Zentech, Inc., Houston, TX

Sanjay P. Joshi, Manoj K. Maiti

Zentech India Offshore & Marine Engg. Pvt. Ltd., Navi Mumbai, India

Paper No. OMAE2007-29083, pp. 77-83; 7 pages
  • ASME 2007 26th International Conference on Offshore Mechanics and Arctic Engineering
  • Volume 1: Offshore Technology; Special Symposium on Ocean Measurements and Their Influence on Design
  • San Diego, California, USA, June 10–15, 2007
  • Conference Sponsors: Ocean, Offshore and Arctic Engineering Division
  • ISBN: 0-7918-4267-3 | eISBN: 0-7918-3799-8
  • Copyright © 2007 by ASME


During demobilization of jack-up rigs, when the rig’s legs are stuck in the seabed due to resistance from the surrounding soil, the hull is lowered more than the neutrally buoyant condition to draw the legs up. This operation of pulling down the hull to provide net upward buoyancy force to extricate the legs is called ‘pull-down’ operation. The hull, being partly underwater, attracts considerable wave forces even during relatively calm weather. Due to the changing support condition at bottom of the leg, while it is being extricated, the natural period of the system changes continuously.
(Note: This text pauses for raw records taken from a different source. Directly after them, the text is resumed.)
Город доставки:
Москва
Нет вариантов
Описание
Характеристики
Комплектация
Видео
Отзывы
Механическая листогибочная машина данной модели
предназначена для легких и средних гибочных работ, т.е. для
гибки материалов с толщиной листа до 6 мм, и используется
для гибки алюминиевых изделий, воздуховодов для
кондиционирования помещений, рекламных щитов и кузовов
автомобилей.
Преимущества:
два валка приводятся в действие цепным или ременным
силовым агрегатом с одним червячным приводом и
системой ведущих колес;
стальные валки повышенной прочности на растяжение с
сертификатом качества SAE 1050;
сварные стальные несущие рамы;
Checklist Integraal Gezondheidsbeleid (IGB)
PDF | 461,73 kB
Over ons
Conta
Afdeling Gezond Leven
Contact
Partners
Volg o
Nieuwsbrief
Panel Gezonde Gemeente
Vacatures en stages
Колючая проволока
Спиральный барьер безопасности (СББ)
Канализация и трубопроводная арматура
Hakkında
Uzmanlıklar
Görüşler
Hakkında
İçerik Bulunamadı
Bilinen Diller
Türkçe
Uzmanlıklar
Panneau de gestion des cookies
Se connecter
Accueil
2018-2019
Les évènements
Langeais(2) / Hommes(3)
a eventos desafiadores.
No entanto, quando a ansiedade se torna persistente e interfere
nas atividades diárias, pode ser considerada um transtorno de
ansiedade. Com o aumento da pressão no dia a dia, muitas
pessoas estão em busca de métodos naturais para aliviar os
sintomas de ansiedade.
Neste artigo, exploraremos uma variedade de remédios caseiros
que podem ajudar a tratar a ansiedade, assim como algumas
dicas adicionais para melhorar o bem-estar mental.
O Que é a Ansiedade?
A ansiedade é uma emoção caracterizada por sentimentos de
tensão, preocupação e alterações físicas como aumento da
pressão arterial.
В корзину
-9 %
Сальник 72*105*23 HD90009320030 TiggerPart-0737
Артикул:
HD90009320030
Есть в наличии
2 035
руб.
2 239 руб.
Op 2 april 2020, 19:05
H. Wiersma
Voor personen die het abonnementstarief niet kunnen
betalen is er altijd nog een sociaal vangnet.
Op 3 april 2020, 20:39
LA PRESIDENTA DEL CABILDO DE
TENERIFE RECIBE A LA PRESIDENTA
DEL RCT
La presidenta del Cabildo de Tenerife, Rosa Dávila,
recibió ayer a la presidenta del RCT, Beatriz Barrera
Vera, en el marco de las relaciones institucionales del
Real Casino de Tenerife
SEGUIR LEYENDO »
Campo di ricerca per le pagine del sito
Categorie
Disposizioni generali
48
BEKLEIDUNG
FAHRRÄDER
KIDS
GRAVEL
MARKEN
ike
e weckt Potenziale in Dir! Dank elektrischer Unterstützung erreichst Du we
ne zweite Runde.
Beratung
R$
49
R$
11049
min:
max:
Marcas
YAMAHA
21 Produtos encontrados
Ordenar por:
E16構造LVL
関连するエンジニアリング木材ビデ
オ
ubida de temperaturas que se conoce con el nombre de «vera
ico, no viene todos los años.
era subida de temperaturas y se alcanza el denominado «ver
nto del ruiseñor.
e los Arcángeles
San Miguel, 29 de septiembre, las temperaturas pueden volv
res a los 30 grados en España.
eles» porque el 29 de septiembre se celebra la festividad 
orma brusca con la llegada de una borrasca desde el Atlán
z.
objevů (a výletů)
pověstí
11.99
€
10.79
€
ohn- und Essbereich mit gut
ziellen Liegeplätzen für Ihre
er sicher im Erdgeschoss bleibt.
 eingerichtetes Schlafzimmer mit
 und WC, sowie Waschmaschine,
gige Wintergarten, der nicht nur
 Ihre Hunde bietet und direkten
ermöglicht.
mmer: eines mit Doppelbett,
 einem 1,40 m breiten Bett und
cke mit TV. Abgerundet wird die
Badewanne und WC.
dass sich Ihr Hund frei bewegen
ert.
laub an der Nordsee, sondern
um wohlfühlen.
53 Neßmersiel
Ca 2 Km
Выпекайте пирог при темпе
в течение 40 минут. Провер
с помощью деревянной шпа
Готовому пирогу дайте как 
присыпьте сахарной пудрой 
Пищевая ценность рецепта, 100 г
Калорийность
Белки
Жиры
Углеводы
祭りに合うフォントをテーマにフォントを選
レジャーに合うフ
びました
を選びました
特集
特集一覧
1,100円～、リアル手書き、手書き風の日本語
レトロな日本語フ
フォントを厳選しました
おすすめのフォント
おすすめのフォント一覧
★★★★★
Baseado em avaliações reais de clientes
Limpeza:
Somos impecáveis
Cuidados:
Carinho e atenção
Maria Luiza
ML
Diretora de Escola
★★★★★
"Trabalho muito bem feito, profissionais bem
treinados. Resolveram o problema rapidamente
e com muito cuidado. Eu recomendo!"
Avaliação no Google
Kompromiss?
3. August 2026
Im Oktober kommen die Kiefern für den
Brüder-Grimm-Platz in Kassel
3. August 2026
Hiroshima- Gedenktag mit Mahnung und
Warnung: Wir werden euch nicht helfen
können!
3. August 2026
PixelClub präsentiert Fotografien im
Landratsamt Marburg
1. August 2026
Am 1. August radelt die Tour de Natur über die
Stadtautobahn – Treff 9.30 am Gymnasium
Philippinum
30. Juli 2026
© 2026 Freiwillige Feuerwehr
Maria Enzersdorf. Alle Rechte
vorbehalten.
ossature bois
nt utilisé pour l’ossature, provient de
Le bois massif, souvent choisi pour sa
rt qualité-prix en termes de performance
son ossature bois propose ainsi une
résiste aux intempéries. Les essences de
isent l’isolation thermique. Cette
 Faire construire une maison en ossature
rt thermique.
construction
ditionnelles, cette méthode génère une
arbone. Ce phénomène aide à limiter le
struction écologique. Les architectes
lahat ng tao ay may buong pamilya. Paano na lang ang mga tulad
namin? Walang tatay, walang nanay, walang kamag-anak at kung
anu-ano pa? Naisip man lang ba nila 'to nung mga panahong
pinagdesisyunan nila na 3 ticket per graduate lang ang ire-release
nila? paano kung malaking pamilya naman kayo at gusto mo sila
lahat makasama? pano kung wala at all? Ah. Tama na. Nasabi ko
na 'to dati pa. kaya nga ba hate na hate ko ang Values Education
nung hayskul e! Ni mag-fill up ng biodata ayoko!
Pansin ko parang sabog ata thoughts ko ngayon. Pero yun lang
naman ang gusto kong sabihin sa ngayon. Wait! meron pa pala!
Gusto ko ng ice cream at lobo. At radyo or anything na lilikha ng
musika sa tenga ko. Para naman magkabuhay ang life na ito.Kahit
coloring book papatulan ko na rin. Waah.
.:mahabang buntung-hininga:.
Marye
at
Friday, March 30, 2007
The dynamic amplification may be high when the wave periods are close to the natural periods of the structure. This makes it imperative to consider dynamic analyses of the rig. A unique but simplified ‘pull-down’ analysis procedure is developed in this study considering the harmonic wave forces, added mass of the hull in water, boundary condition of the legs in soil, and distributed buoyancy springs under the hull. Wave excitation loads and added mass for the hull are computed using diffraction-radiation analysis of the hull in water. A number of steady state dynamic analyses of the complete jack-up rig structural model have been performed for a range of wave periods, water depths, and drafts of the hull. Three different bottom boundary condition scenarios have been considered — three legs supported, one leg free but two legs still stuck in soil, and two legs free but one leg still stuck. The static and the dynamic load cases are combined to get the maximum effects on the stresses of the leg members. Using this procedure the allowable safe wave heights are predicted for a range of wave periods for a particular water depth, and draft of the hull. Results are presented for one class of jack up rig. The results show that the leg stresses are strongly dependent on the wave periods, indicating the importance of including dynamic effects in the pull-down analysis.